Many of the projects presented here have been edited or taken out of their most practical context for this overview.
Python
: pandas, numpy, lightgbm, matplotlib
Entire workflow of the construction of a content-based recommendation model for movies using Gradient-Boosting Machine. From acquiring the data, preprocessing it, visualizing the statistics, constructing the feature for the model and finally constructing a recommendation model.
Python
: FEniCS, SciPy, Matplotlibgmsh
This work integrates meshes generated with the gmsh tool with the FEniCS library, used to solve PDEs with Python through finite elements.
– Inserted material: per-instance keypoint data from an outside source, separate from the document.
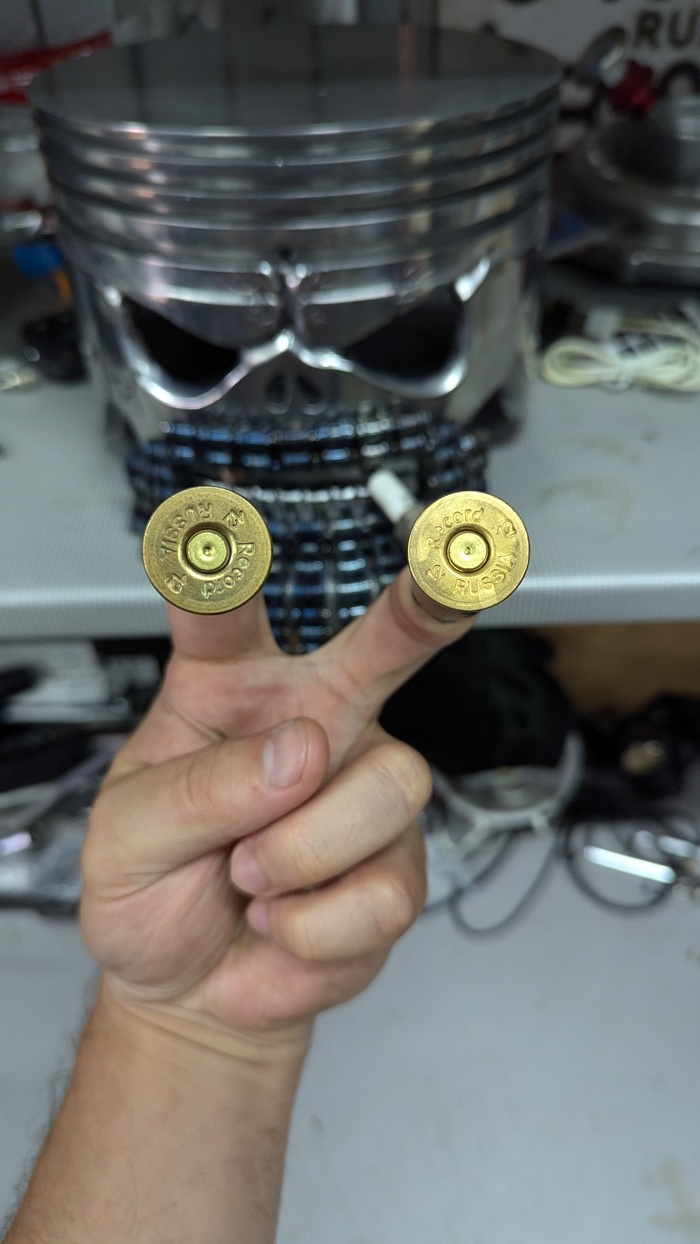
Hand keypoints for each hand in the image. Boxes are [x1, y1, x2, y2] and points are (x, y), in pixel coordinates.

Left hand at [81, 570, 472, 1051]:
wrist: (194, 988)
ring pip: (390, 784)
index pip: (224, 614)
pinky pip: (384, 887)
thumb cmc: (152, 891)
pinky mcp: (398, 863)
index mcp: (226, 690)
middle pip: (383, 643)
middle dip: (427, 601)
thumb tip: (297, 753)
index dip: (224, 565)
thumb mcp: (127, 840)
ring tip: (250, 878)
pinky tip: (285, 920)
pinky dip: (316, 924)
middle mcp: (312, 717)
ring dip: (301, 853)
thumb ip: (198, 791)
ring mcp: (363, 784)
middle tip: (459, 563)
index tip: (219, 521)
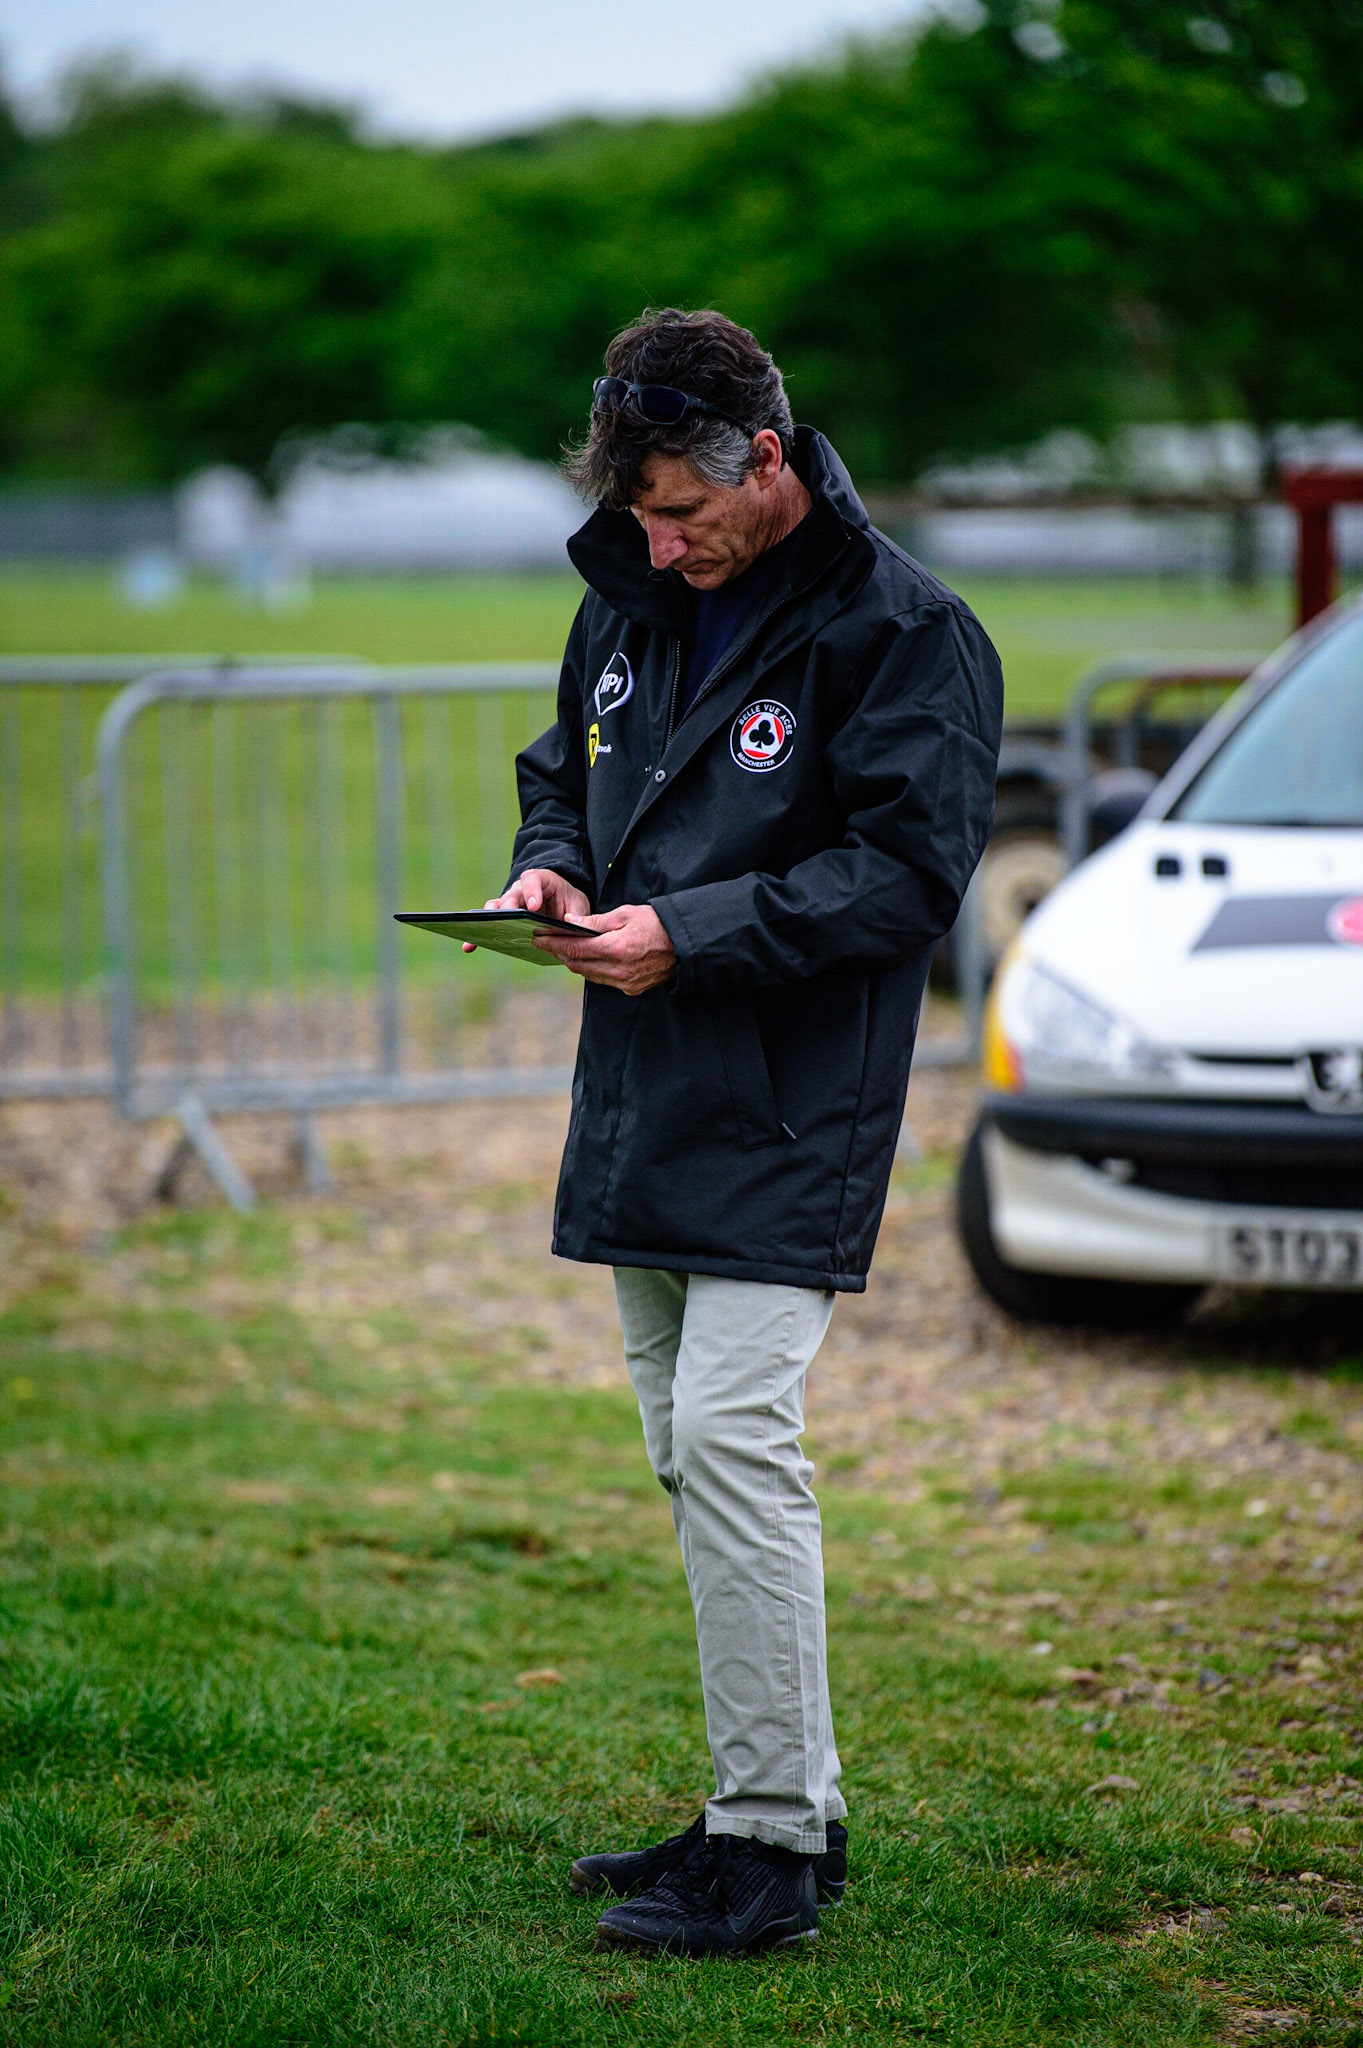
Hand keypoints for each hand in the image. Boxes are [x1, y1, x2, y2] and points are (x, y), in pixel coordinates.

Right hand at [462, 868, 591, 950]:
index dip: (532, 892)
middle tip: (507, 918)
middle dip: (508, 907)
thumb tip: (571, 928)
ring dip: (488, 918)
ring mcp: (509, 903)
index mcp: (542, 880)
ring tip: (482, 931)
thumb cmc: (570, 903)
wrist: (561, 904)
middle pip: (511, 895)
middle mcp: (521, 889)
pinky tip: (469, 947)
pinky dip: (477, 935)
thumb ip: (578, 916)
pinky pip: (486, 924)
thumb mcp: (579, 906)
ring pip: (495, 907)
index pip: (533, 879)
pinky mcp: (501, 918)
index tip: (533, 907)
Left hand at [532, 902, 675, 995]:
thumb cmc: (657, 923)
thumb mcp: (626, 914)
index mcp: (615, 948)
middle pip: (577, 964)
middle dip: (559, 953)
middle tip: (545, 943)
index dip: (554, 943)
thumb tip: (570, 922)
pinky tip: (585, 960)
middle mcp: (618, 970)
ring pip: (588, 975)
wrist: (686, 945)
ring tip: (561, 950)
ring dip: (573, 963)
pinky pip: (602, 980)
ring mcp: (624, 982)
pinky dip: (590, 970)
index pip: (575, 948)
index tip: (538, 937)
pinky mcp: (631, 988)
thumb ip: (595, 921)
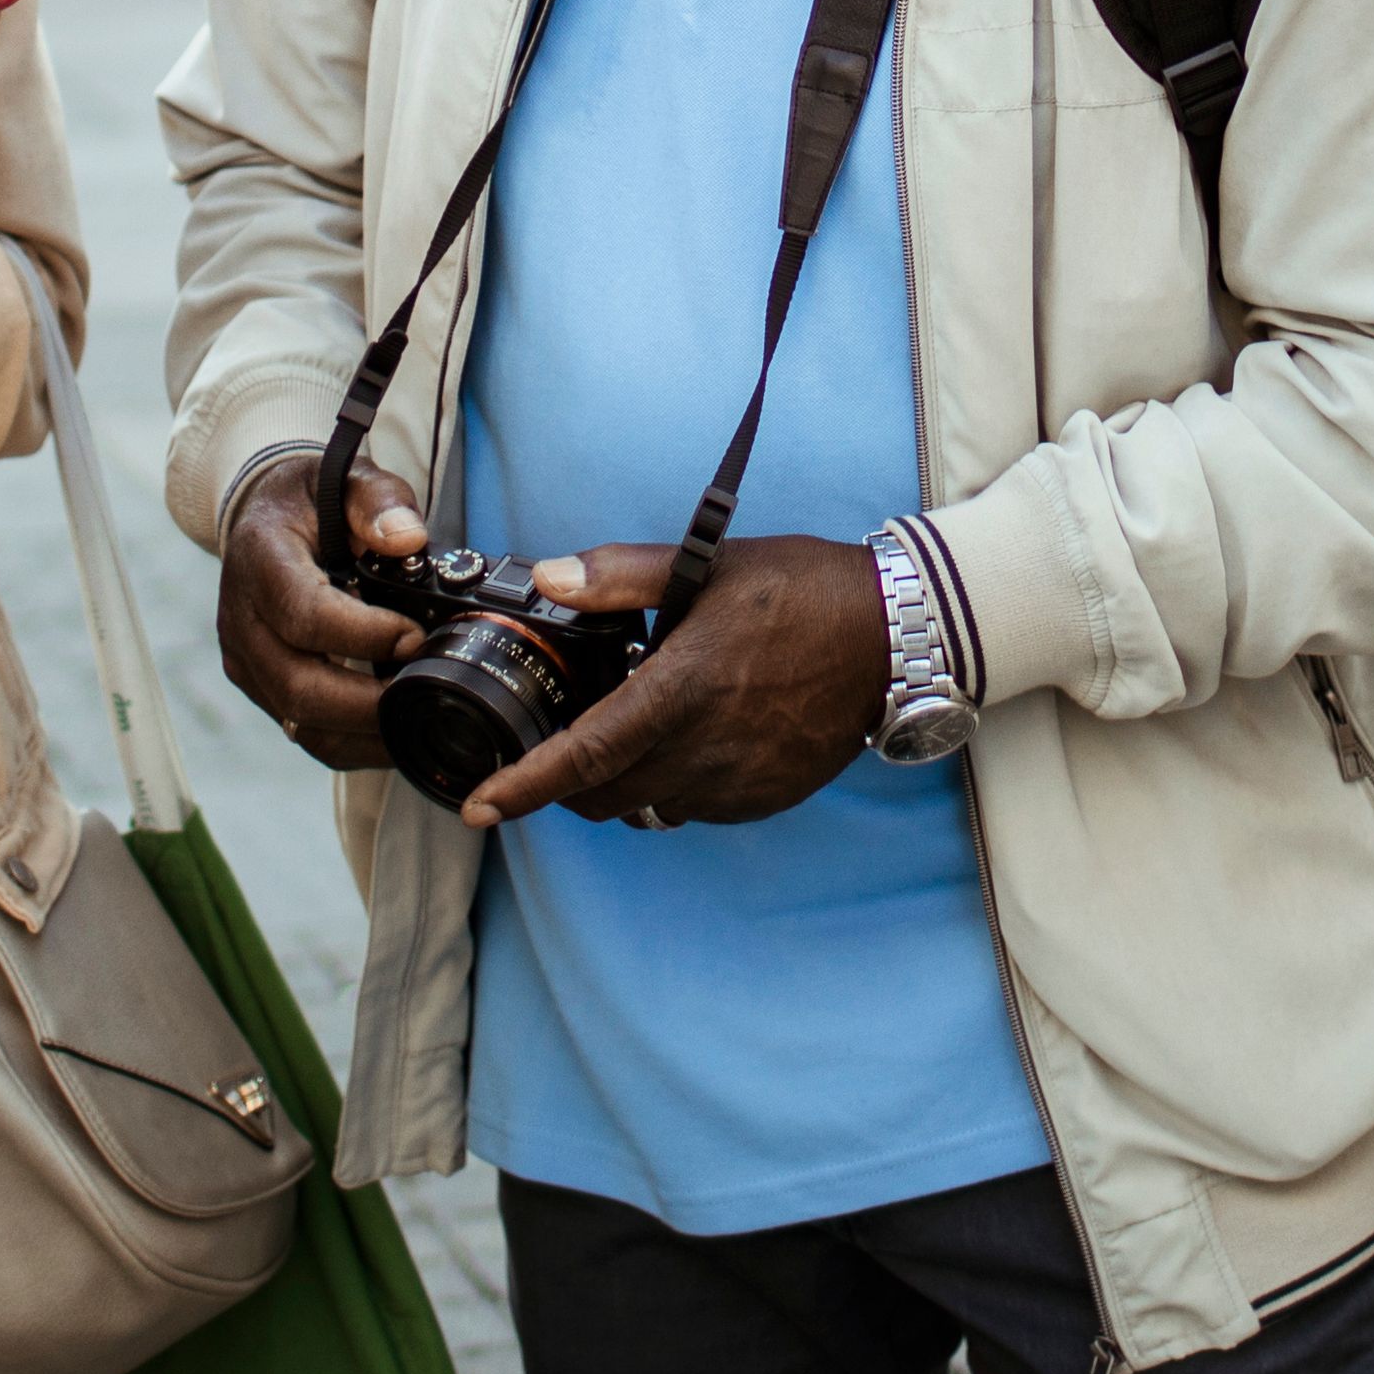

At first, the dynamics of a vortex dipole is simulated by means of a linearized Navier-Stokes direct resolution (baseflow.py). Then, the tools learned in class for spectral analysis of flow stability and optimal perturbations are used (EVP.py).
Python
: SciPy, Matplotlib
Files for research projet on flow instability develloped at PMMH with Laurette Tuckerman
- Heat equation solved with finite difference method in space and runge kutta 4.5 in time
- Couette flow equations proposed by Dwight Barkley "Modeling the transition to turbulence in shear flows" implemented in finite difference with runge kutta 4.5 in time
Python
: cv2, scikit-learn, pandas, Matplotlib
Basic computer vision models and operations like: convolutions, feature detections, Harris point of interest, k-means clustering, feature matching, PCA
Python
: odeint, Matplotlib animation, 3d, numpy
Solution of Lorenz's system of ordinary differential equations and visualization
Python
: scipy, scikit-learn, pandas, seaborn, pandas, matplotlib
Restricted Boltzmann machine (RBM) algorithm done for the course IA304-Probabilistic Models and Machine Learning at Telecom Paris
Many other projects were put aside for confidentiality reasons (as in the case of the internship I did at ONERA Aerospace Laboratory or ISQ), or because of my carelessness in having lost them.